**What the exercise asks:** All lines from the one containing "[526,441,560,454] may ->" down to the one containing "(511, 857) none -> [635,573,675,590] only", both ends included, are to be given again exactly; omit the rest of the listing below.

**Data for review:**
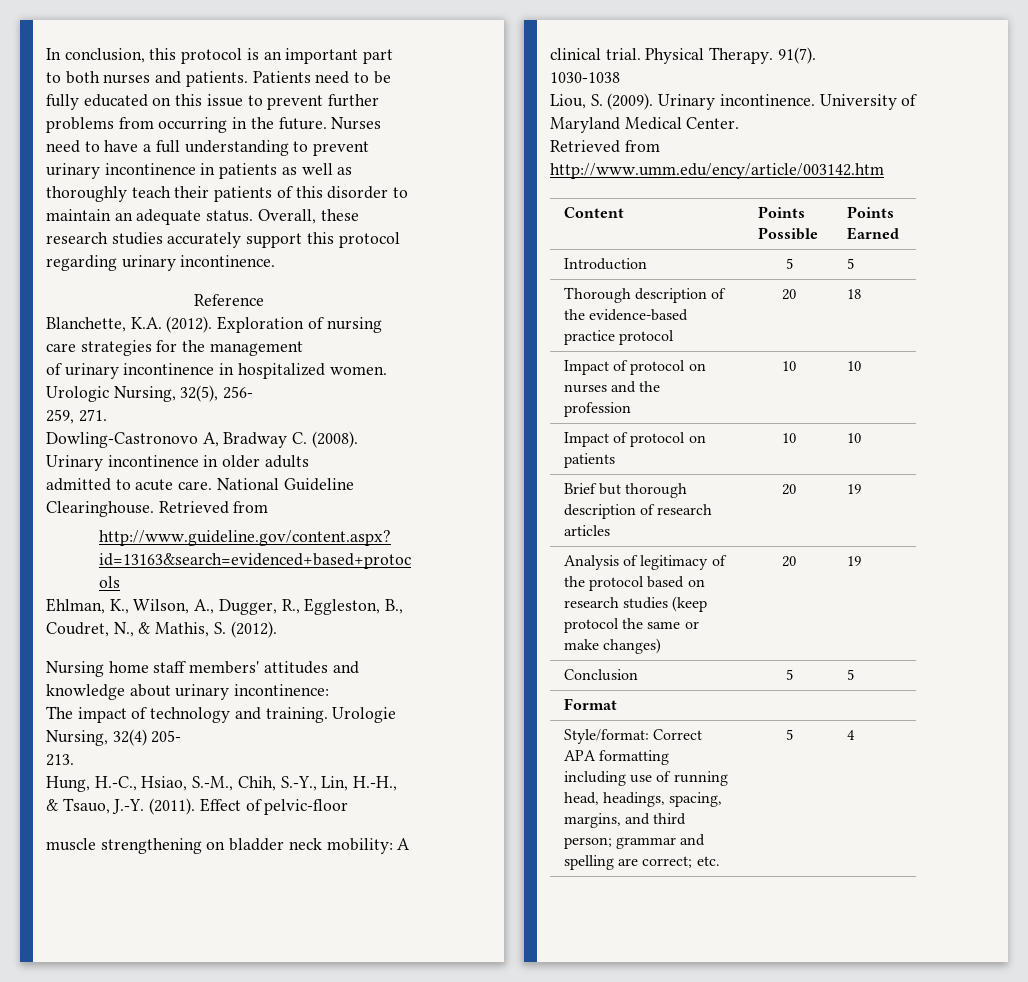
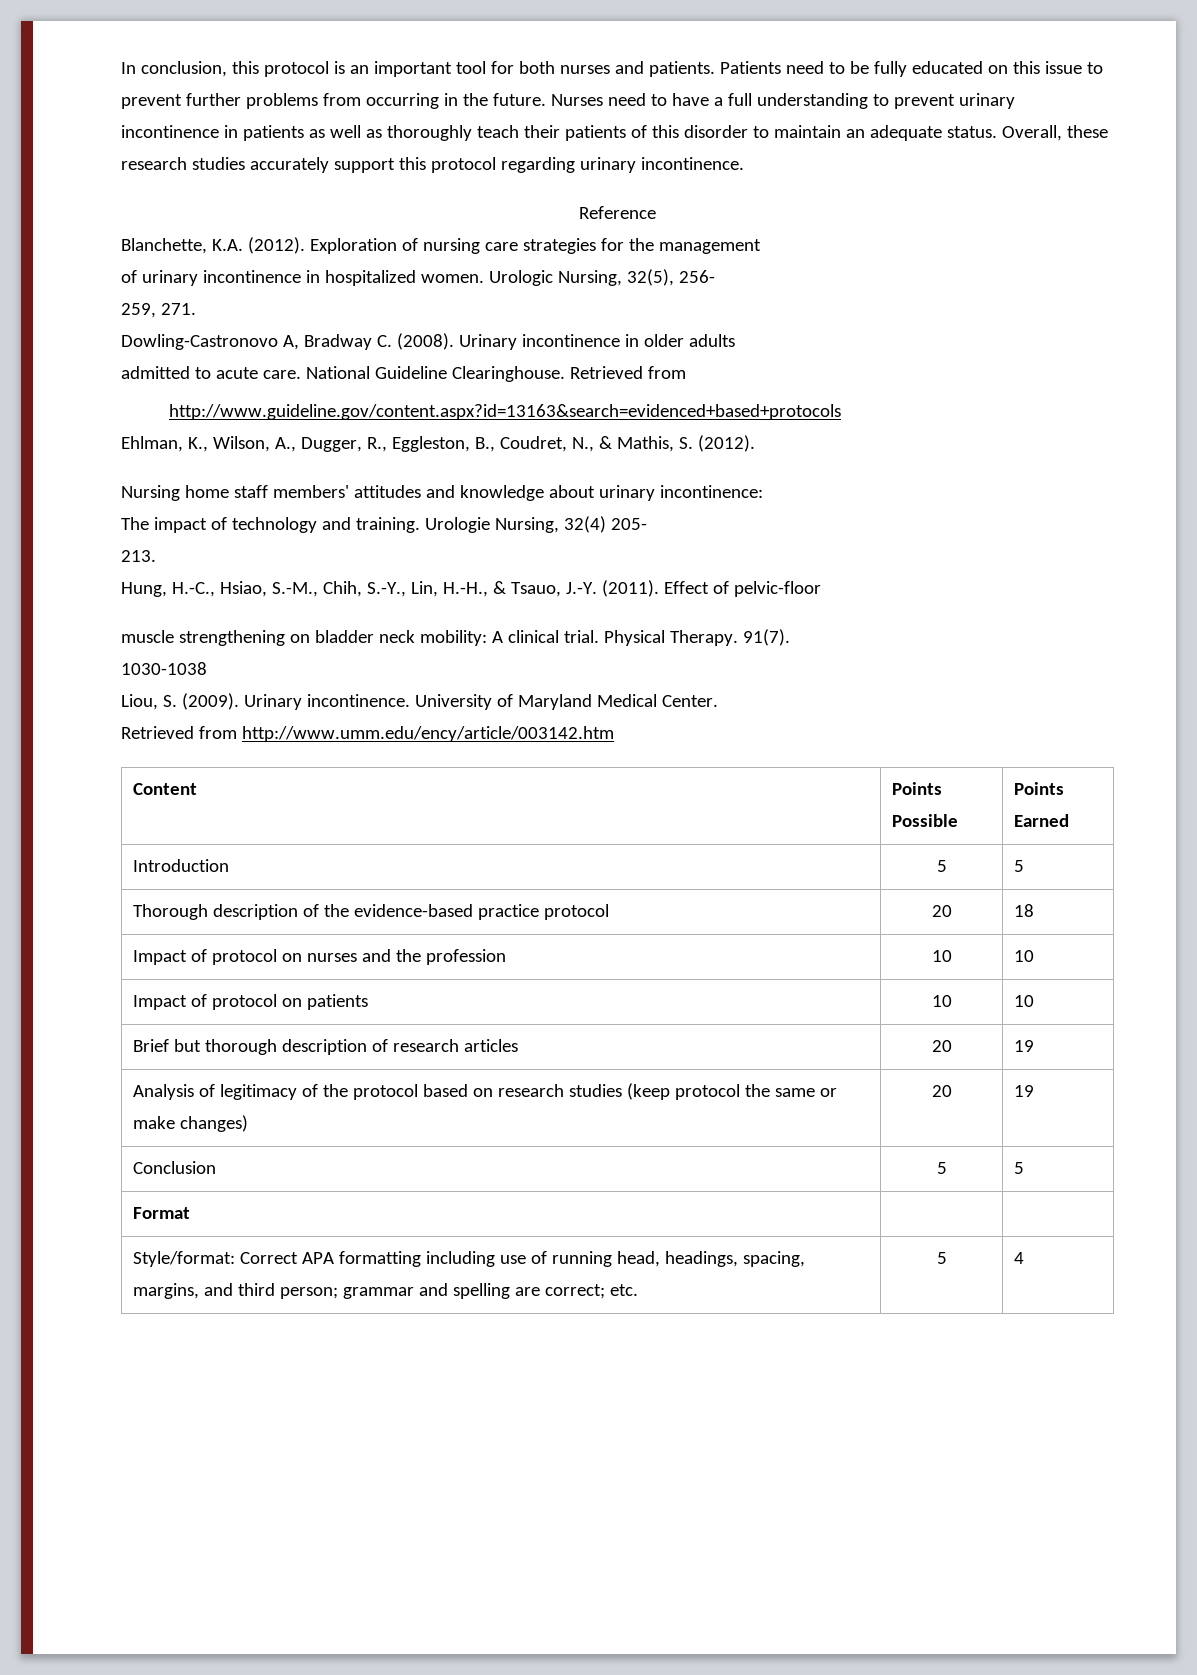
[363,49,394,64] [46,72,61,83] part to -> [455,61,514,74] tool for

...

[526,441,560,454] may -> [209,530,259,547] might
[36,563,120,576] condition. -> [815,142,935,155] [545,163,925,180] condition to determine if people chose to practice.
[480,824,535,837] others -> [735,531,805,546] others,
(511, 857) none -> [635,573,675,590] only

**Solution:**
[526,441,560,454] may -> [209,530,259,547] might
[36,563,120,576] condition. -> [815,142,935,155] [545,163,925,180] condition to determine if people chose to practice.
[480,824,535,837] others -> [735,531,805,546] others,
(511, 857) none -> [635,573,675,590] only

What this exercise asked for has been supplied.